::: LISTED ENTRIES

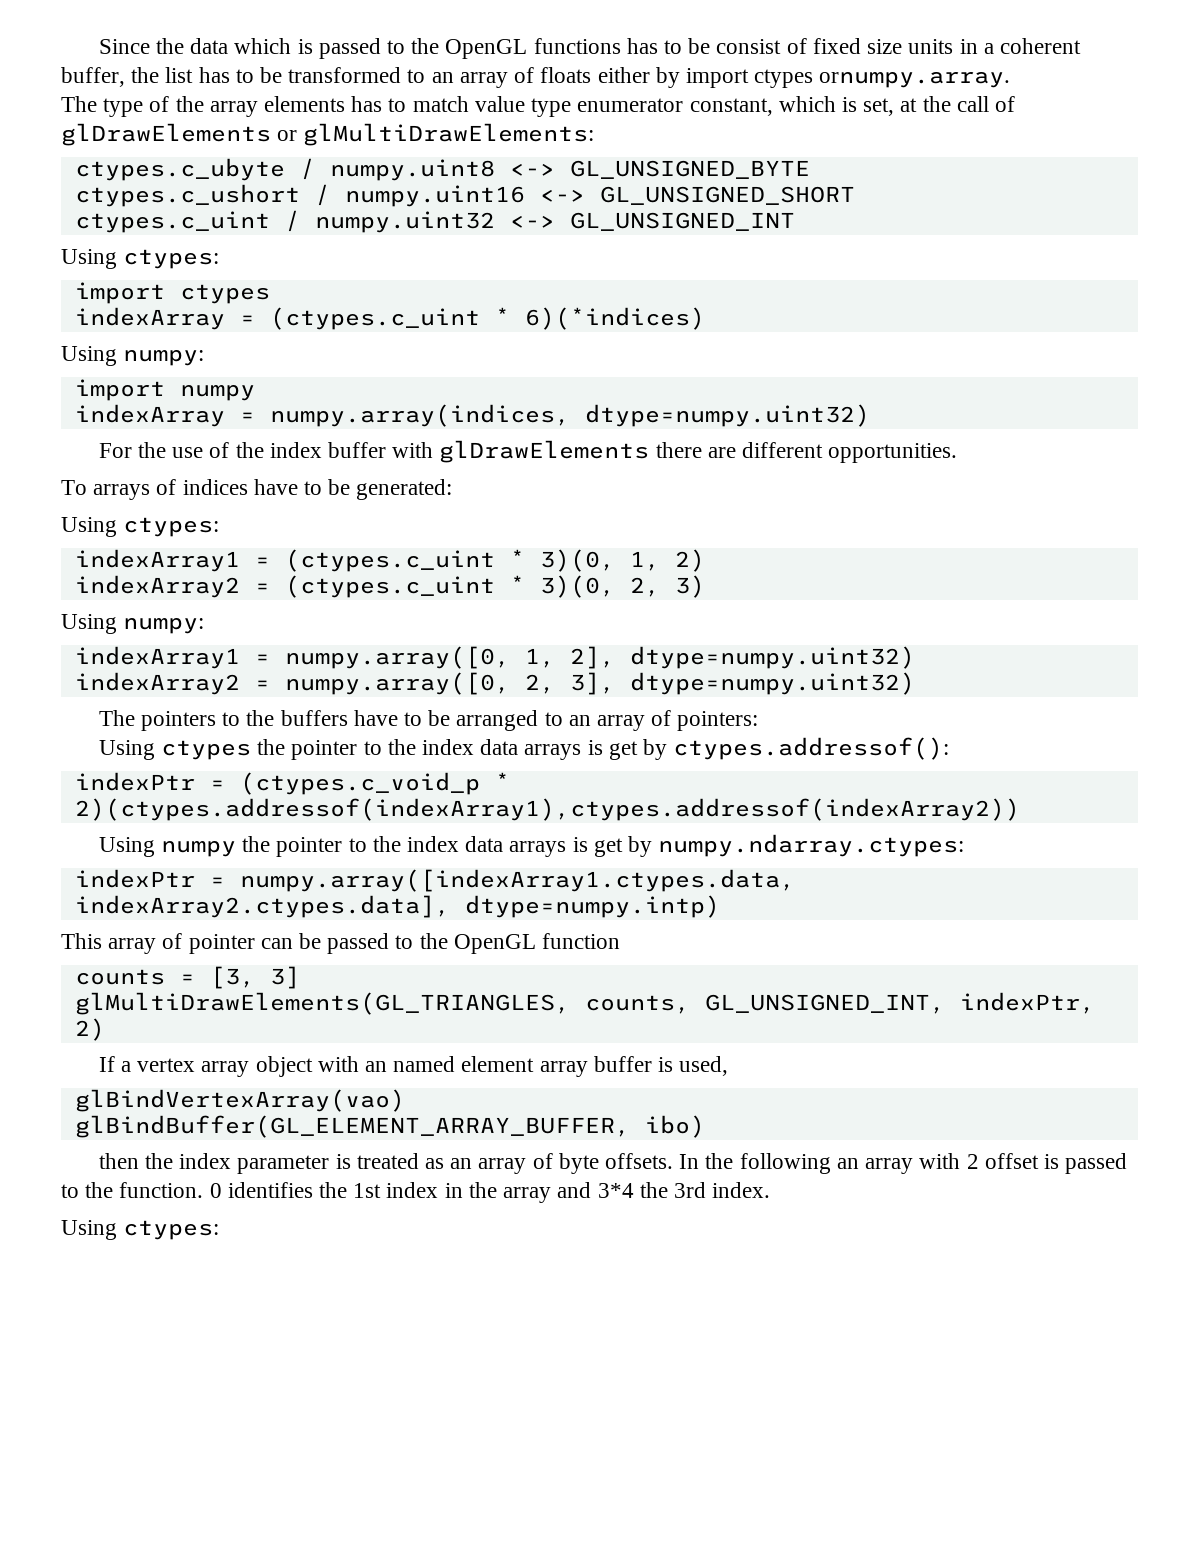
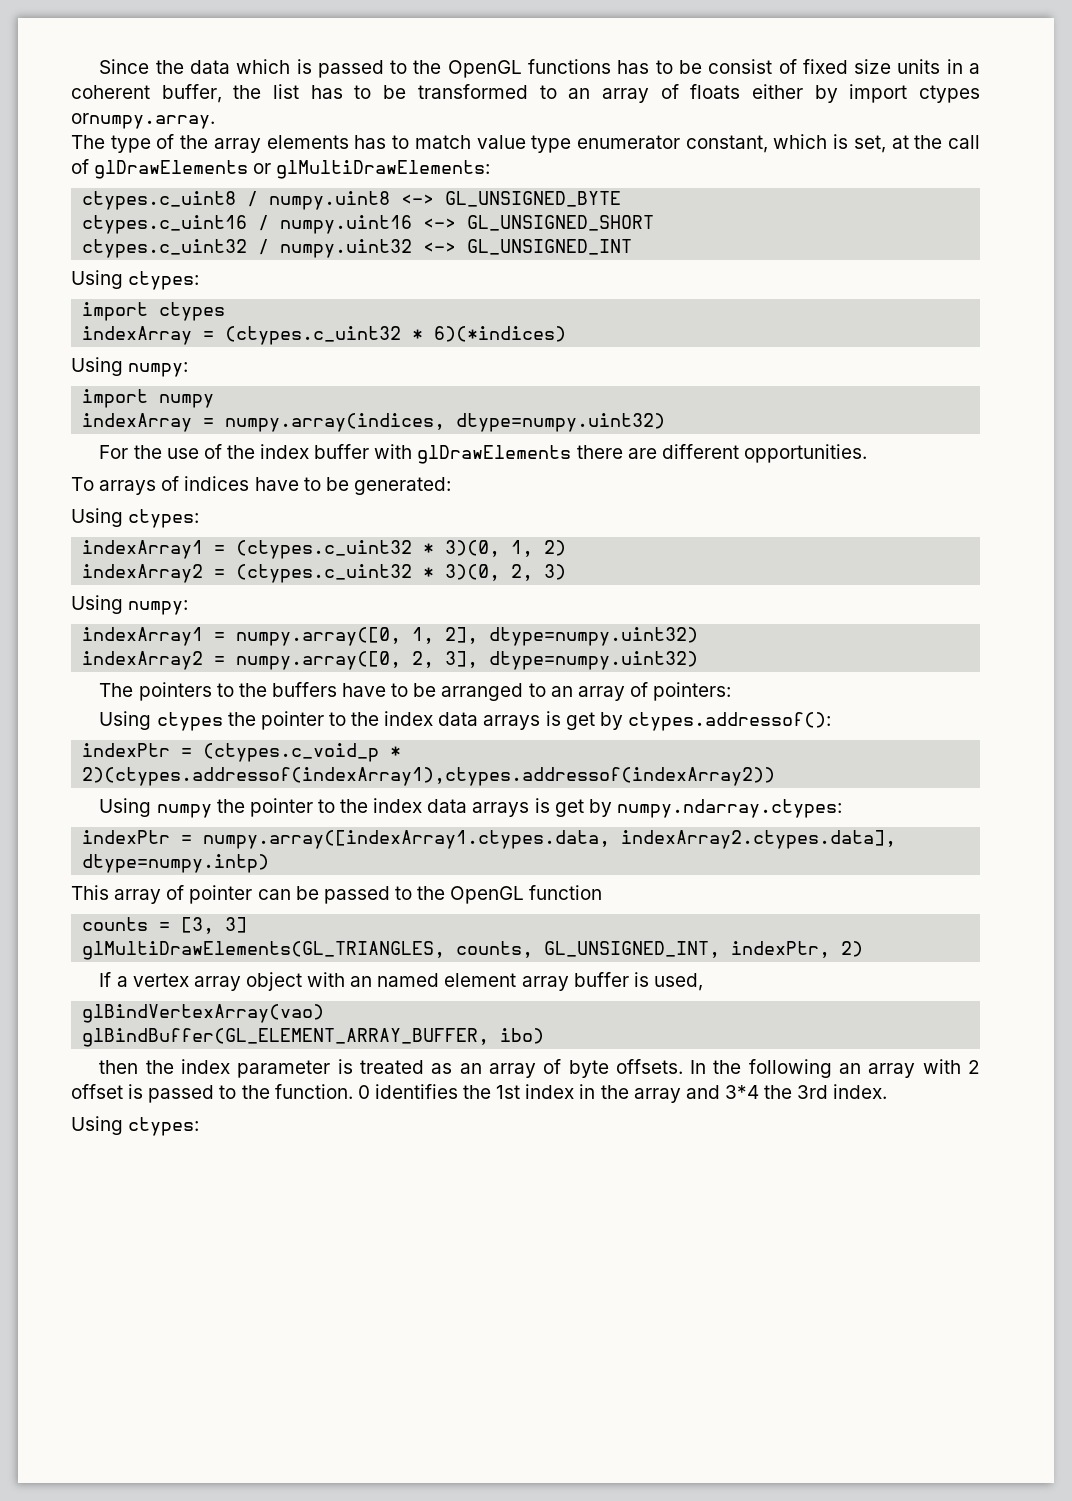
[74,158,285,181] ctypes.c_ubyte -> [82,191,237,210] ctypes.c_uint8
[74,184,300,207] ctypes.c_ushort -> [82,215,248,234] ctypes.c_uint16
[74,211,270,233] ctypes.c_uint -> [82,239,248,258] ctypes.c_uint32
[269,307,480,330] (ctypes.c_uint -> [225,326,402,345] (ctypes.c_uint32
[284,549,495,572] (ctypes.c_uint -> [236,540,413,559] (ctypes.c_uint32
[284,575,495,598] (ctypes.c_uint -> [236,564,413,583] (ctypes.c_uint32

::::::

→ **REQUIRED ACTION**: No line should appear in the answer except those from the one containing "[269,307,480,330] (ctypes.c_uint ->" through the last line of the listing, each retyped exactly.

→ **TASK RESPONSE**:
[269,307,480,330] (ctypes.c_uint -> [225,326,402,345] (ctypes.c_uint32
[284,549,495,572] (ctypes.c_uint -> [236,540,413,559] (ctypes.c_uint32
[284,575,495,598] (ctypes.c_uint -> [236,564,413,583] (ctypes.c_uint32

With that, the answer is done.